Allora questo abbeverarsi al sogno, alla sorgente di luce, alla speranza, ai veri valori, questa accusa alla realtà troppo appariscente e vuota, questo richiamo alla “bellezza”, la vera bellezza di cui parla Todorov – e non è casuale che il saggio di Todorov prenda lo spunto dall’ascolto della musica e passi poi all’analisi della poesia – sono gli elementi che portano altrove, in una perenne ricerca, dove la poesia è l’approdo ultimo. Poesia dunque. Tutto trova un senso, amori che sfuggono e finiscono, memorie che ritornano con il loro insegnamento, a volte sofferto, a volte incompreso, nella leggerezza che sfuma e che attrae, come avvolto in un velo di nebbia, come la figura di donna che appena compare “mescolata tra la nebbia e la debole luce di un lampione” in Una sera di novembre. Ma ci doveva essere la “nottola di Minerva”, la hegeliana nottola di Minerva che compare solo sul far della notte per dire, attraverso la figura di Giorgio, di questo amore impossibile, che “la poesia riesce a penetrare le nebbie del futuro”. Ci voleva questa sofferta e dolce perdita per arrivare a Lei: “Cercami ovunque, io sarò lì, sempre, ad aspettarti. Poesia, amante mia”. Ci voleva questa riflessione su se stessi in una grigia giornata di pioggia, questo ripiegamento sul proprio essere per scivolare oltre e per arrivare senza preamboli e senza veli, tutto d’un tratto, a significare: “È per questo che in questo preciso momento afferro la penna e lei, quasi da sola, scrive la mia poesia” (La mia barca). Il capitolo che segue, Fermo immagine, ne è la conseguenza: epigrammatica ricerca in che cosa consista la poesia e il fare poesia; poesia, come ricerca, come luce che si accende “per focalizzare e fermare l’emozione”, e poesia come silenzio.
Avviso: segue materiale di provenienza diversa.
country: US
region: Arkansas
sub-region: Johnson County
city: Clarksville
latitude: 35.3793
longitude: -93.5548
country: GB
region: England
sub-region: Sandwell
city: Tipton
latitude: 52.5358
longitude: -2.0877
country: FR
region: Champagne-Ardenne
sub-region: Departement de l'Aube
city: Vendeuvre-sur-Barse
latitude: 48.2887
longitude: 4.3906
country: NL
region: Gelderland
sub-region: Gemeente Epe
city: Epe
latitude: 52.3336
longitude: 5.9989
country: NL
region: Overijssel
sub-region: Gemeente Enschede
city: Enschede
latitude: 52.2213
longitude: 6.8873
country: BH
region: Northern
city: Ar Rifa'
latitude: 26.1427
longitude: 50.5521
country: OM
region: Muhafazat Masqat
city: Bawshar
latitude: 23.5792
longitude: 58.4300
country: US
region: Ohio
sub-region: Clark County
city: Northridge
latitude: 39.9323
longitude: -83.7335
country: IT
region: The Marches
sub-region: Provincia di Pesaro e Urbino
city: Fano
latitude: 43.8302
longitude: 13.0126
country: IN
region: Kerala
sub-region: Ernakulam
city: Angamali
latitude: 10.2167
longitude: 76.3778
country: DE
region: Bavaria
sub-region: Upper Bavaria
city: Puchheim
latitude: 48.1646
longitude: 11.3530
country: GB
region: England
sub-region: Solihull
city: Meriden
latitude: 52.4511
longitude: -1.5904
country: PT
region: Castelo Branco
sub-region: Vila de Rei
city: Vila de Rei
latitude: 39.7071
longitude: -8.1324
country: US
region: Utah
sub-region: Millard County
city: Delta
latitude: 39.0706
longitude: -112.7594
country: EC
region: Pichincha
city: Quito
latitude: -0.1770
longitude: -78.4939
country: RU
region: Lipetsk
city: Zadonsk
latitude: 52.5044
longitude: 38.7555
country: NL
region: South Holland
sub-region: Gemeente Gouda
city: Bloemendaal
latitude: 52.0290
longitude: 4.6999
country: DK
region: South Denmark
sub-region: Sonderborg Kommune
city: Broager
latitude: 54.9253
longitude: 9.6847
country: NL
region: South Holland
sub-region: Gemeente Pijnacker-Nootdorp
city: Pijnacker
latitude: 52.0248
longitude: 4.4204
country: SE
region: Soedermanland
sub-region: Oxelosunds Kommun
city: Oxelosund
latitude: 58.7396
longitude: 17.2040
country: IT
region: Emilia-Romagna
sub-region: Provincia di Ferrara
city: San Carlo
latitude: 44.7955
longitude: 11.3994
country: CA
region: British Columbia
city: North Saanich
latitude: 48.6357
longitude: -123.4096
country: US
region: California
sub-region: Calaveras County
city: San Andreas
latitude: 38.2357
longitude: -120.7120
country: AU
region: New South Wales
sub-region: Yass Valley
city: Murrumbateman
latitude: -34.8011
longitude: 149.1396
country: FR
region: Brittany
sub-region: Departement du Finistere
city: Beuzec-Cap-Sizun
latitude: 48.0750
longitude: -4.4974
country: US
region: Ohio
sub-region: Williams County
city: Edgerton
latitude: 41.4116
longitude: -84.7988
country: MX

E poi il termine ultimo, la ricerca e il senso di questo viaggio, lo svelamento della bellezza e del significato del vivere inteso come apprezzamento e riscoperta delle piccole cose, come sfida e conquista leale, come apprendimento continuo nel dialogo con il vecchio pescatore per arrivare a capire il vero significato della vita in questo paesaggio dove predomina il bianco – il bianco è il colore del silenzio, come scrive Pierluigi Cappello – dove la voce del mare ha mille altri significati e spinge ciascuno a tentare nuove vie in una ricerca continua che è conquista e conoscenza (Una voce dal mare). Non è casuale che la chiusura del libro lo ponga in maniera categorica, come messaggio per gli altri e per chi sa ascoltare: 

“Non ho escluso i ricordi, ma estraggo dalla memoria solo quelli che voglio e li accarezzo col pensiero, perché tutto lascia traccia. E so usare la gomma da cancellare per quelli che non voglio, mentre mi impegno e cercare un varco per la felicità. 
Non ho detto trovare. Ho detto cercare. E tanto basta per avere speranza” (Una vita ritrovata).